Zu Ende erzählen? Mein Gegenüber starrte mich entgeistert an. Ich prostete ihm zu. Er werde mir doch nicht weismachen wollen, dass da nicht noch was käme, 'ne Moral zumindest. Denn in das Geschichtsbild, das mir bislang über die Märzkämpfe vermittelt worden war, alles Helden, die Genossen, passe die Rudi-Story beim besten Willen nicht. Und seien Anna und Rudi schließlich zusammengekommen, hatten sie sich noch verlobt, hatten sie geheiratet zu guter Letzt und Kinder bekommen?
Mein Tischgenosse kniff die Lippen zusammen, blickte mich mitleidig an und schüttelte resigniert den Kopf. Oder sollte dieses Kopfschütteln bedeuten: du hast genug, mein Lieber, für heute mehr als genug? Auch der Wirt schien mich auf einmal anzustarren und bedeutungsvoll den Kopf zu schütteln.

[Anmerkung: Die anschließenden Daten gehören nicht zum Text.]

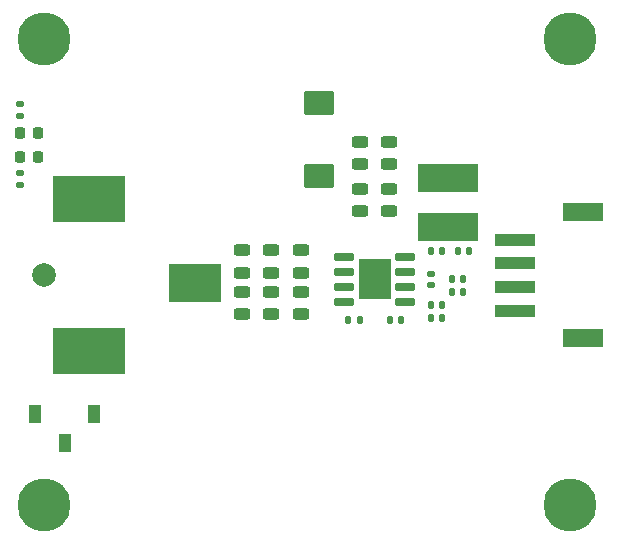
<source format=gts>
G04 #@! TF.GenerationSoftware,KiCad,Pcbnew,(6.0.7)*
G04 #@! TF.CreationDate,2022-10-06T12:21:05+01:00*
G04 #@! TF.ProjectId,NB3_power,4e42335f-706f-4776-9572-2e6b69636164,0.0.3*
G04 #@! TF.SameCoordinates,PX7bfa480PY7c37510*
G04 #@! TF.FileFunction,Soldermask,Top*
G04 #@! TF.FilePolarity,Negative*
%FSLAX46Y46*%
G04 Gerber Fmt 4.6, Leading zero omitted, Abs format (unit mm)*
G04 Created by KiCad (PCBNEW (6.0.7)) date 2022-10-06 12:21:05*
%MOMM*%
%LPD*%
G01*
G04 APERTURE LIST*
G04 Aperture macros list*
%AMRoundRect*
0 Rectangle with rounded corners*
0 $1 Rounding radius*
0 $2 $3 $4 $5 $6 $7 $8 $9 X,Y pos of 4 corners*
0 Add a 4 corners polygon primitive as box body*
4,1,4,$2,$3,$4,$5,$6,$7,$8,$9,$2,$3,0*
0 Add four circle primitives for the rounded corners*
1,1,$1+$1,$2,$3*
1,1,$1+$1,$4,$5*
1,1,$1+$1,$6,$7*
1,1,$1+$1,$8,$9*
0 Add four rect primitives between the rounded corners*
20,1,$1+$1,$2,$3,$4,$5,0*
20,1,$1+$1,$4,$5,$6,$7,0*
20,1,$1+$1,$6,$7,$8,$9,0*
20,1,$1+$1,$8,$9,$2,$3,0*%
G04 Aperture macros list end*
%ADD10C,4.500000*%
%ADD11RoundRect,0.243750X-0.456250X0.243750X-0.456250X-0.243750X0.456250X-0.243750X0.456250X0.243750X0*%
%ADD12RoundRect,0.147500X-0.147500X-0.172500X0.147500X-0.172500X0.147500X0.172500X-0.147500X0.172500X0*%
%ADD13RoundRect,0.135000X0.185000X-0.135000X0.185000X0.135000X-0.185000X0.135000X-0.185000X-0.135000X0*%
%ADD14RoundRect,0.243750X0.456250X-0.243750X0.456250X0.243750X-0.456250X0.243750X-0.456250X-0.243750X0*%
%ADD15RoundRect,0.218750X-0.218750X-0.256250X0.218750X-0.256250X0.218750X0.256250X-0.218750X0.256250X0*%
%ADD16RoundRect,0.250000X1.025000X-0.787500X1.025000X0.787500X-1.025000X0.787500X-1.025000X-0.787500X0*%
%ADD17RoundRect,0.135000X-0.185000X0.135000X-0.185000X-0.135000X0.185000X-0.135000X0.185000X0.135000X0*%
%ADD18C,2.000000*%
%ADD19R,4.400000X3.300000*%
%ADD20R,6.200000X3.900000*%
%ADD21R,1.000000X1.600000*%
%ADD22RoundRect,0.147500X0.147500X0.172500X-0.147500X0.172500X-0.147500X-0.172500X0.147500X-0.172500X0*%
%ADD23RoundRect,0.147500X0.172500X-0.147500X0.172500X0.147500X-0.172500X0.147500X-0.172500X-0.147500X0*%
%ADD24R,5.100000X2.350000*%
%ADD25R,3.505200X0.990600*%
%ADD26R,3.505200X1.600200*%
%ADD27R,2.710000X3.400000*%
%ADD28RoundRect,0.150000X-0.737500X-0.150000X0.737500X-0.150000X0.737500X0.150000X-0.737500X0.150000X0*%
G04 APERTURE END LIST*
D10*
X3250000Y2750000D03*
D11*
X32500000Y29525000D03*
X32500000Y27650000D03*
D12*
X36015000Y24250000D03*
X36985000Y24250000D03*
D13*
X1200000Y35740000D03*
X1200000Y36760000D03*
D14*
X25000000Y22462500D03*
X25000000Y24337500D03*
D15*
X1212500Y34250000D03*
X2787500Y34250000D03*
D16*
X26500000Y30637500D03*
X26500000Y36862500D03*
D10*
X47750000Y42250000D03*
D14*
X20000000Y22462500D03*
X20000000Y24337500D03*
X30000000Y31650000D03*
X30000000Y33525000D03*
D12*
X37765000Y20850000D03*
X38735000Y20850000D03*
D17*
X1200000Y30870000D03*
X1200000Y29850000D03*
D18*
X3250000Y22250000D03*
D19*
X16000000Y21600000D03*
D20*
X7050000Y28700000D03*
X7050000Y15800000D03*
D21*
X7500000Y10450000D03*
X5000000Y8050000D03*
X2500000Y10450000D03*
D22*
X38735000Y21950000D03*
X37765000Y21950000D03*
D11*
X20000000Y20837500D03*
X20000000Y18962500D03*
D10*
X47750000Y2750000D03*
D11*
X22500000Y20837500D03*
X22500000Y18962500D03*
D14*
X32500000Y31650000D03*
X32500000Y33525000D03*
D15*
X1212500Y32250000D03*
X2787500Y32250000D03*
D14*
X22500000Y22462500D03*
X22500000Y24337500D03*
D23*
X36000000Y21415000D03*
X36000000Y22385000D03*
D10*
X3250000Y42250000D03*
D12*
X38265000Y24250000D03*
X39235000Y24250000D03*
D22*
X36985000Y19750000D03*
X36015000Y19750000D03*
D11*
X30000000Y29525000D03*
X30000000Y27650000D03*
X25000000Y20837500D03*
X25000000Y18962500D03*
D22*
X36985000Y18650000D03*
X36015000Y18650000D03*
D24*
X37500000Y26325000D03*
X37500000Y30475000D03*
D12*
X29015000Y18450000D03*
X29985000Y18450000D03*
D22*
X33485000Y18450000D03*
X32515000Y18450000D03*
D25*
X43110598Y19250000D03*
X43110598Y21249998D03*
X43110598Y23249999D03*
X43110598Y25249998D03*
D26*
X48860600Y27599998D03*
X48860600Y16899999D03*
D27*
X31250000Y21900000D03*
D28*
X28687500Y23805000D03*
X28687500Y22535000D03*
X28687500Y21265000D03*
X28687500Y19995000D03*
X33812500Y19995000D03*
X33812500Y21265000D03*
X33812500Y22535000D03*
X33812500Y23805000D03*
M02*

</source>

Oder bildete ich mir mitleidiges Kopfschütteln, Anstarren und wer weiß was alles noch nur ein? Bekam ich langsam nichts mehr in die richtige Ordnung?
Mein Gegenüber stand wortlos auf und verließ den Schankraum ohne im Mindesten zu schwanken dabei. Ich saß und wusste nicht so recht wohin mit mir. Aber niemand kümmerte das. Und mein Freund kam und kam nicht zurück.
So ging ich ihm endlich nach, fand ihn jedoch weder in der Toilette, noch im Hof und auch vorm Tor nicht. War mein Freund nichts als ein Zechpreller oder was? Da war doch, verdammt, noch eine Rechnung offen!
"Rip!" rief ich, wieder und wieder nach Rip und geriet auf den Dorffriedhof nebenan. "Rip, eh Rip, wo steckst du?" Ich hörte Glocken Ostern einläuten, sah mich unversehens einer arg verwitterten Inschrift gegenüber: ...gefallenen ...Kämpfern ...Gedenken ...Lebenden ... Mahnung..., zuckte ob dieser neuerlichen Merkwürdigkeit die Schultern, fühlte mich aber, weiter und weiter suchend, zunehmend beunruhigt.